Small faculty group presses on with Asian Studies idea
Disappointed that they haven’t received stronger support from the University, a core group of four or five faculty is forging ahead to create an area of specialization in Asian Studies that will offer students courses on a broad range of Chinese and other Asian topics, plus a study abroad component.
A number of Arts and Science faculty met with visiting Oregon State University Anthropology Chair and Chinese studies expert John Young last fall to explore how they might set up an Asian Studies program. Young encouraged them.
Key faculty involved in the initiative, Religious Studies & Anthropology Head James Mullens and Assistant Prof. Lorne Holyoak say there’s no doubt there is ample demand from students and sufficient interest from faculty in departments like their own, sociology, political studies, history and others.
And Mullens and Holyoak say the fact that the U of S already hosts hundreds of Chinese visa students, has faculty strength in Asian Studies, and has internationalization as one of the goals of its new Integrated Plan, makes the move a natural one.
Students pursuing Asian Studies could proceed on to careers in international business or the foreign service, Mullens says.
He notes, “People in Saskatchewan don’t realize that we’re a Pacific Rim nation. And one million Canadians have a Chinese background.” China is currently reaching out to partner with the West in business and higher education, and Mullens thinks the U of S is perfectly positioned to do that.

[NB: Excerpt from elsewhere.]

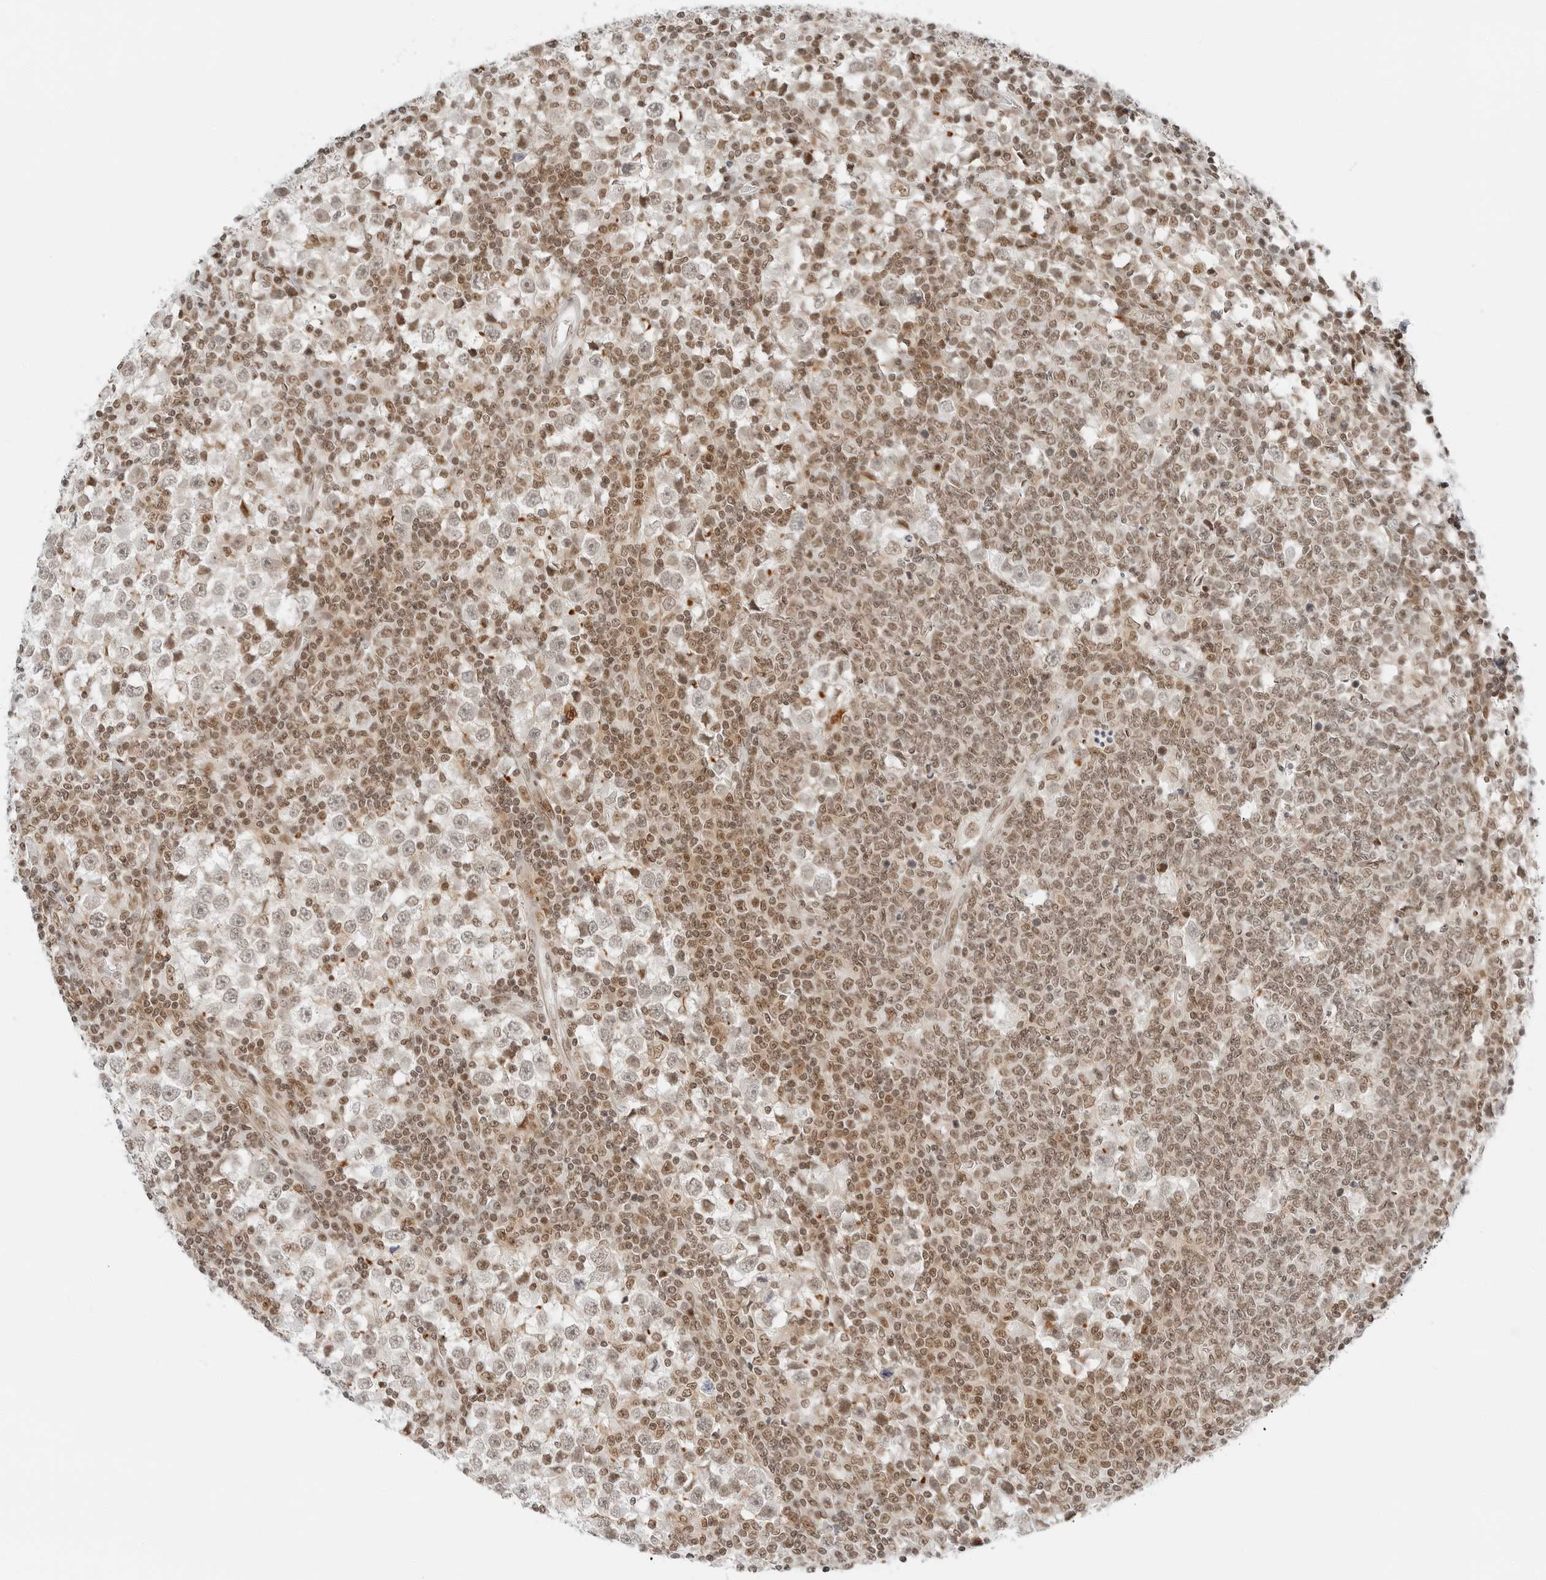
{"staining": {"intensity": "weak", "quantity": "25%-75%", "location": "cytoplasmic/membranous,nuclear"}, "tissue": "testis cancer", "cell_type": "Tumor cells", "image_type": "cancer", "snomed": [{"axis": "morphology", "description": "Seminoma, NOS"}, {"axis": "topography", "description": "Testis"}], "caption": "Tumor cells display weak cytoplasmic/membranous and nuclear staining in about 25%-75% of cells in testis cancer (seminoma). (brown staining indicates protein expression, while blue staining denotes nuclei).", "gene": "CRTC2", "patient": {"sex": "male", "age": 65}}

Over the past few years, he, Holyoak and other faculty have been steadily trying to build capacity in Asian Studies. This spring, as they’ve done for the past few years, they will host two visiting Chinese scholars who will teach here for a number of weeks. And they will offer the third annual six-credit-unit combined intersession U of S course May 16-27 and study tour to China May 30-June 27.
In the College of Arts and Science Integrated Plan for 2003-07 and its Humanities & Fine Arts Division planning documents, the Asian Studies initiative is mentioned favourably in the “Major Initiatives & Commitments” section. Mullens notes that now there is a larger push to create a U of S School of International Studies, and perhaps Asian Studies could fit into that.

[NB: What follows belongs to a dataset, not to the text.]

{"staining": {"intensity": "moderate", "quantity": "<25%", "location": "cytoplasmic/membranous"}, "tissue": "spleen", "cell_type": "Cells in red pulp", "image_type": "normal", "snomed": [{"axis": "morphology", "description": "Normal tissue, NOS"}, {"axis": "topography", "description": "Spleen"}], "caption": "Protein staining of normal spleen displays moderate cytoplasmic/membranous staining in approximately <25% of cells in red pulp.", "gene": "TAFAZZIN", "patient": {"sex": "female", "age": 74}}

College documents note that “four of the five permanent faculty (in Religious Studies and Anthropology) have expertise in Asian Studies” – and Associate Dean Judith Rice Henderson says, “There is some favour for Asian Studies in the College, but we’re not sure what form it may take.”
Mullens says, “Our concern is that it doesn’t slide backwards on the agenda. All the major universities have (Asian Studies).”
Mullens sees a broad range of U of S strengths gaining from increased ties to China through an Asian Studies program, including agriculture, biotechnology, fine art, physics, commerce, education and others.
He, Holyoak and other faculty are doing their best to make sure the idea moves forward. Regardless of lack of support for a formal Asian Studies program, they say they plan to offer a full term abroad in China starting next January. Holyoak says the response of the students on the intersession China study tours has been enthusiastic, and they want more time there and more opportunity to interact with Chinese families – and the term abroad will provide for more in-depth study.
“We’re building all the necessary strength to carry Asian Studies on here,” Mullens says.